“15 Temmuz Direnişi'nin Kimliği, Kavramları ve Sembolleri”
Ordu’da faaliyet gösteren Sahrada Açan Güller Derneği'nin tertiplediği "15 Temmuz Direnişi'nin Kimliği, Kavramları ve Sembolleri" başlıklı toplantı, Hamza Türkmen'in katılımıyla Ordu Kültür ve Sanat Merkezi'nde gerçekleştirildi.
15 Temmuz Darbe Girişimi'nin sosyal medya ve ajanslar vasıtasıyla o gece 22.20 civarında anlaşılmasıyla Türkiye'deki darbelerin hak ve özgürlükler, İslami değerler karşıtı yapısını bilen bilinçli Müslümanların ve ülkenin istikrarından yana olan erdemli cesur kişilerin ilk anda meydanlara çıktığını belirten Türkmen, darbe girişiminin bu ilk dakikalarında darbecilerin kim olduğu bilinmediğini hatırlattı. Ama Başbakan Yıldırım'dan ve Cumhurbaşkanı Erdoğan'dan daha herhangi bir çağrı alınmaksızın ilk anda meydanlara çıkan şeref ve namus sahibi o insanlar Kemalist darbe geleneğine karşıtlıklarını sergilediler.

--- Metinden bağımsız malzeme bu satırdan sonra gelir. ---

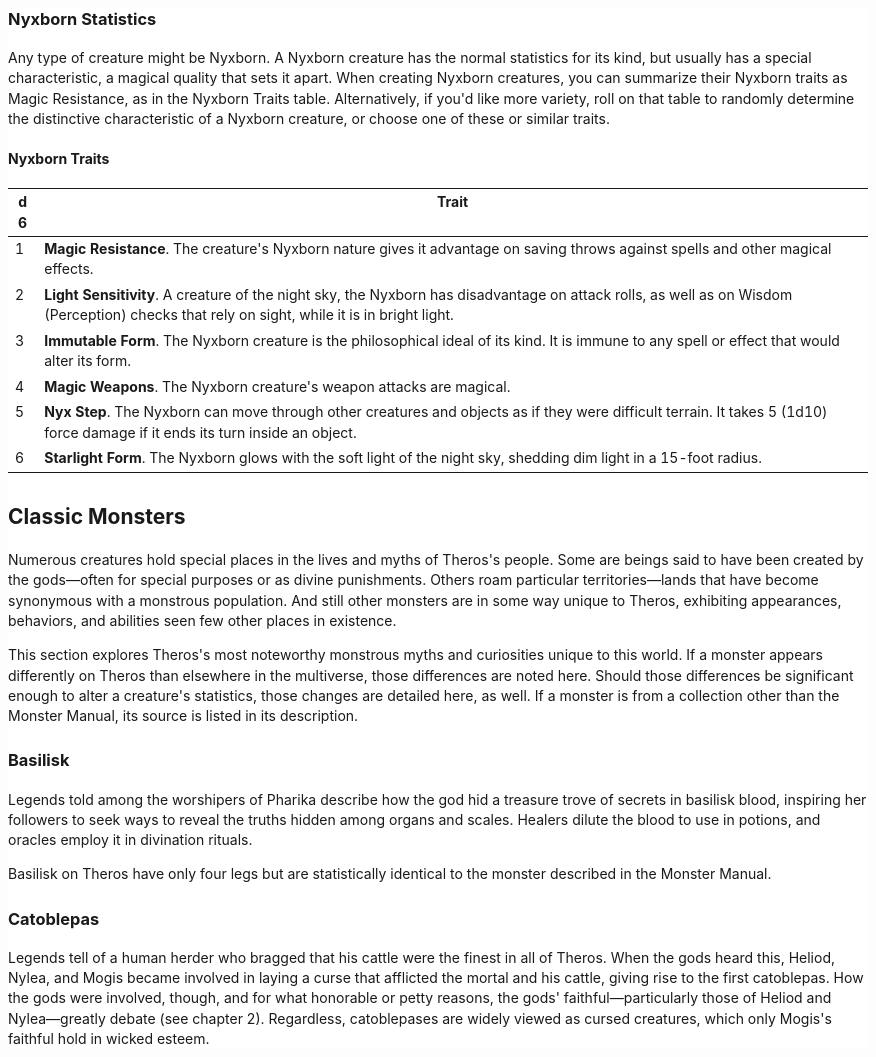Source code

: ### Nyxborn Statistics

Any type of creature might be Nyxborn. A Nyxborn creature has the normal statistics for its kind, but usually has a special characteristic, a magical quality that sets it apart. When creating Nyxborn creatures, you can summarize their Nyxborn traits as Magic Resistance, as in the Nyxborn Traits table. Alternatively, if you'd like more variety, roll on that table to randomly determine the distinctive characteristic of a Nyxborn creature, or choose one of these or similar traits.

#### Nyxborn Traits

| <span class="text-center block">d6</span> | Trait |
| - | - |
| <span class="text-center block">1</span> | **Magic Resistance**. The creature's Nyxborn nature gives it advantage on saving throws against spells and other magical effects. |
| <span class="text-center block">2</span> | **Light Sensitivity**. A creature of the night sky, the Nyxborn has disadvantage on attack rolls, as well as on Wisdom (<wc-fetch type="skill">Perception</wc-fetch>) checks that rely on sight, while it is in bright light. |
| <span class="text-center block">3</span> | **Immutable Form**. The Nyxborn creature is the philosophical ideal of its kind. It is immune to any spell or effect that would alter its form. |
| <span class="text-center block">4</span> | **Magic Weapons**. The Nyxborn creature's weapon attacks are magical. |
| <span class="text-center block">5</span> | **Nyx Step**. The Nyxborn can move through other creatures and objects as if they were difficult terrain. It takes 5 (<wc-roll>1d10</wc-roll>) force damage if it ends its turn inside an object. |
| <span class="text-center block">6</span> | **Starlight Form**. The Nyxborn glows with the soft light of the night sky, shedding dim light in a 15-foot radius. |

## Classic Monsters

Numerous creatures hold special places in the lives and myths of Theros's people. Some are beings said to have been created by the gods—often for special purposes or as divine punishments. Others roam particular territories—lands that have become synonymous with a monstrous population. And still other monsters are in some way unique to Theros, exhibiting appearances, behaviors, and abilities seen few other places in existence.

This section explores Theros's most noteworthy monstrous myths and curiosities unique to this world. If a monster appears differently on Theros than elsewhere in the multiverse, those differences are noted here. Should those differences be significant enough to alter a creature's statistics, those changes are detailed here, as well. If a monster is from a collection other than the Monster Manual, its source is listed in its description.

### Basilisk

Legends told among the worshipers of Pharika describe how the god hid a treasure trove of secrets in basilisk blood, inspiring her followers to seek ways to reveal the truths hidden among organs and scales. Healers dilute the blood to use in potions, and oracles employ it in divination rituals.

Basilisk on Theros have only four legs but are statistically identical to the monster described in the Monster Manual.

### Catoblepas

Legends tell of a human herder who bragged that his cattle were the finest in all of Theros. When the gods heard this, Heliod, Nylea, and Mogis became involved in laying a curse that afflicted the mortal and his cattle, giving rise to the first catoblepas. How the gods were involved, though, and for what honorable or petty reasons, the gods' faithful—particularly those of Heliod and Nylea—greatly debate (see chapter 2). Regardless, catoblepases are widely viewed as cursed creatures, which only Mogis's faithful hold in wicked esteem.
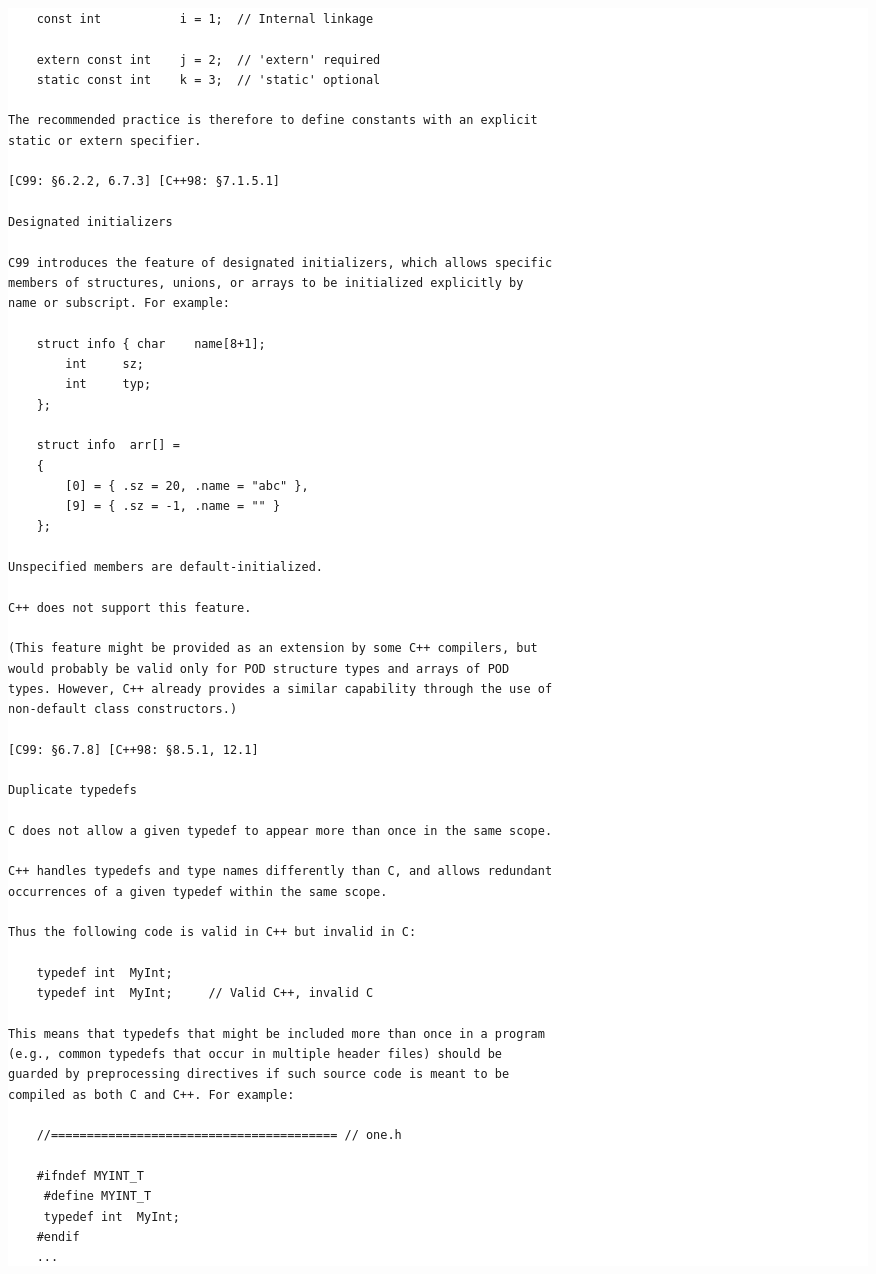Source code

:         const int           i = 1;  // Internal linkage

        extern const int    j = 2;  // 'extern' required
        static const int    k = 3;  // 'static' optional

    The recommended practice is therefore to define constants with an explicit
    static or extern specifier.

    [C99: §6.2.2, 6.7.3] [C++98: §7.1.5.1]

    Designated initializers

    C99 introduces the feature of designated initializers, which allows specific
    members of structures, unions, or arrays to be initialized explicitly by
    name or subscript. For example:

        struct info { char    name[8+1];
            int     sz;
            int     typ;
        };

        struct info  arr[] =
        {
            [0] = { .sz = 20, .name = "abc" },
            [9] = { .sz = -1, .name = "" }
        };

    Unspecified members are default-initialized.

    C++ does not support this feature.

    (This feature might be provided as an extension by some C++ compilers, but
    would probably be valid only for POD structure types and arrays of POD
    types. However, C++ already provides a similar capability through the use of
    non-default class constructors.)

    [C99: §6.7.8] [C++98: §8.5.1, 12.1]

    Duplicate typedefs

    C does not allow a given typedef to appear more than once in the same scope.

    C++ handles typedefs and type names differently than C, and allows redundant
    occurrences of a given typedef within the same scope.

    Thus the following code is valid in C++ but invalid in C:

        typedef int  MyInt;
        typedef int  MyInt;     // Valid C++, invalid C

    This means that typedefs that might be included more than once in a program
    (e.g., common typedefs that occur in multiple header files) should be
    guarded by preprocessing directives if such source code is meant to be
    compiled as both C and C++. For example:

        //======================================== // one.h

        #ifndef MYINT_T
         #define MYINT_T
         typedef int  MyInt;
        #endif
        ...
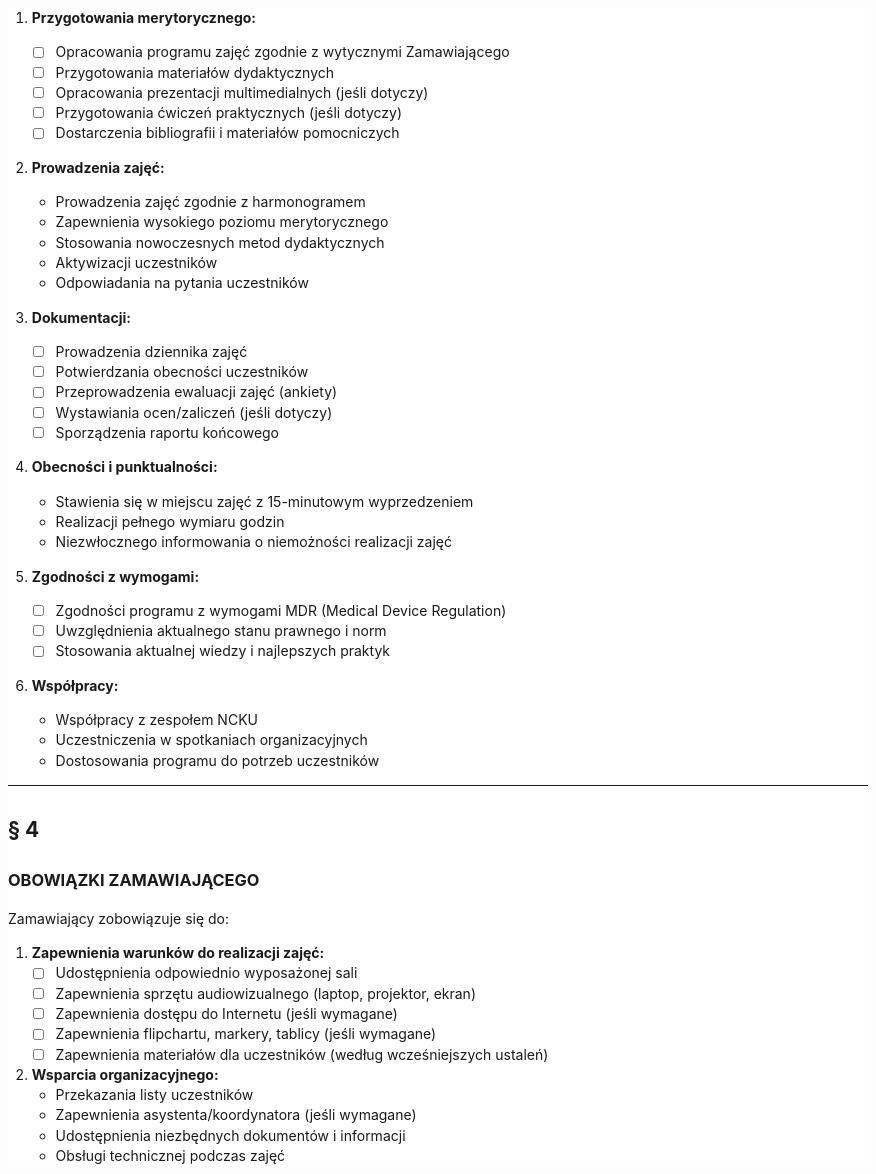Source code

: 1. **Przygotowania merytorycznego:**
   - [ ] Opracowania programu zajęć zgodnie z wytycznymi Zamawiającego
   - [ ] Przygotowania materiałów dydaktycznych
   - [ ] Opracowania prezentacji multimedialnych (jeśli dotyczy)
   - [ ] Przygotowania ćwiczeń praktycznych (jeśli dotyczy)
   - [ ] Dostarczenia bibliografii i materiałów pomocniczych

2. **Prowadzenia zajęć:**
   - Prowadzenia zajęć zgodnie z harmonogramem
   - Zapewnienia wysokiego poziomu merytorycznego
   - Stosowania nowoczesnych metod dydaktycznych
   - Aktywizacji uczestników
   - Odpowiadania na pytania uczestników

3. **Dokumentacji:**
   - [ ] Prowadzenia dziennika zajęć
   - [ ] Potwierdzania obecności uczestników
   - [ ] Przeprowadzenia ewaluacji zajęć (ankiety)
   - [ ] Wystawiania ocen/zaliczeń (jeśli dotyczy)
   - [ ] Sporządzenia raportu końcowego

4. **Obecności i punktualności:**
   - Stawienia się w miejscu zajęć z 15-minutowym wyprzedzeniem
   - Realizacji pełnego wymiaru godzin
   - Niezwłocznego informowania o niemożności realizacji zajęć

5. **Zgodności z wymogami:**
   - [ ] Zgodności programu z wymogami MDR (Medical Device Regulation)
   - [ ] Uwzględnienia aktualnego stanu prawnego i norm
   - [ ] Stosowania aktualnej wiedzy i najlepszych praktyk

6. **Współpracy:**
   - Współpracy z zespołem NCKU
   - Uczestniczenia w spotkaniach organizacyjnych
   - Dostosowania programu do potrzeb uczestników

---

## § 4
### OBOWIĄZKI ZAMAWIAJĄCEGO

Zamawiający zobowiązuje się do:

1. **Zapewnienia warunków do realizacji zajęć:**
   - [ ] Udostępnienia odpowiednio wyposażonej sali
   - [ ] Zapewnienia sprzętu audiowizualnego (laptop, projektor, ekran)
   - [ ] Zapewnienia dostępu do Internetu (jeśli wymagane)
   - [ ] Zapewnienia flipchartu, markery, tablicy (jeśli wymagane)
   - [ ] Zapewnienia materiałów dla uczestników (według wcześniejszych ustaleń)

2. **Wsparcia organizacyjnego:**
   - Przekazania listy uczestników
   - Zapewnienia asystenta/koordynatora (jeśli wymagane)
   - Udostępnienia niezbędnych dokumentów i informacji
   - Obsługi technicznej podczas zajęć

Direnişin iki şiarı vardı. Birisi Kelime-i Tevhid ve Allahuekber nidaları. Diğeri de ülkeyi temsilen İslam'a saygının; tarihe, hukuka ve kazanımlarımıza bağlılığın bir ifadesi olarak kullanılan Türk/Türkiye bayrağı idi. Dolayısıyla 15 Temmuz Direnişi'nin ilk saatlerindeki direnişin rengi ve kimliği İslami ve yerli-fıtri idi.
Kendi özgün iradesiyle on binlerce insan saat 23.00 sularında cadde ve meydanlarda darbecilerle mücadeleye başlamıştı. Ama Recep Tayyip Erdoğan'dan saat 00.20 sularında "ölümüne" meydanlara çıkma çağrısı gelince İslami ve insani duyarlılığını Erdoğan misyonuna duydukları sevgiyle bütünleştiren milyonlarca insan selalar ve ezanlar eşliğinde tekbirlerle meydanlara çıkmışlar. Hamza Türkmen'e göre Türkiye Cumhuriyeti tarihinde halkın darbecilere karşı sivil iradeden yana gösterdiği bu kitlesel tavır, aslında 28 Şubat Postmodern darbesine karşı oluşturulmaya çalışılan İslami direniş süreciyle mayalanmıştı; adanmışlık bilinciyle ilgili örnekliler korku duvarını yıkmıştı.
Türkmen ayrıca şu hususlara değindi: Birileri reel politik gereklilikler adına veya İslami kimliğin silikleşmesini isteyen bazı güç odakları ve lobiler 15 Temmuz Direnişi'nin bileşenleri arasına solcu ve Kemalist kişileri de katmaya çalıştılar. Oysa o geceye tüm Müslümanlar veya dindar milliyetçiler direnişin bileşenleri arasında yüzde 1 değil binde 1 dahi batıcı, laikçi, Kemalist, Kürtçü ve sosyalist insanların direniş saflarında olmadığına şahittirler. Ancak onlar o gece sokağa çıkmadı değiller; çıktılar ama bankamatiklerde, benzin istasyonlarında, fırınlarda kuyruğa girmek için.
15 Temmuz Direniş gecesi için kullanılan şehid, vatan, bayrak gibi kavramların hem Müslümanların medeniyet havzasındaki hem Batı medeniyet havzası içindeki ontolojik ve kavramsal boyutlarını mukayeseli olarak anlattı. Mısır'da Sisi Darbesi yapıldığında darbeyi destekleyen kalabalıkların elindeki Mısır bayrağı ile darbeyi protesto eden Müslümanların elindeki Mısır bayrağının aynı anlama geldiğini benzer örneklerle anlatan Türkmen; bizim için mücadelemizde araç olan konuları amaçlaştırmamak ve seküler temelde kutsallaştırmamak gerekliliğini hatırlattı. Gönül coğrafyamıza sınır koyamayacaksak o zaman vatanı ulusçuluğun kutsal değerlerine göre değil, ümmet coğrafyasının özgürleştirmek ve vesayetten kopartmak zorunda olduğumuz bir parçası olarak değerlendirmemiz gerekliliği üzerinde durdu.
Programdan sonra Hamza Türkmen'le aynı konular üzerinde Kültür Merkezi'nin lokalinde geç saatlere kadar katılımcı bir müzakere yürütüldü.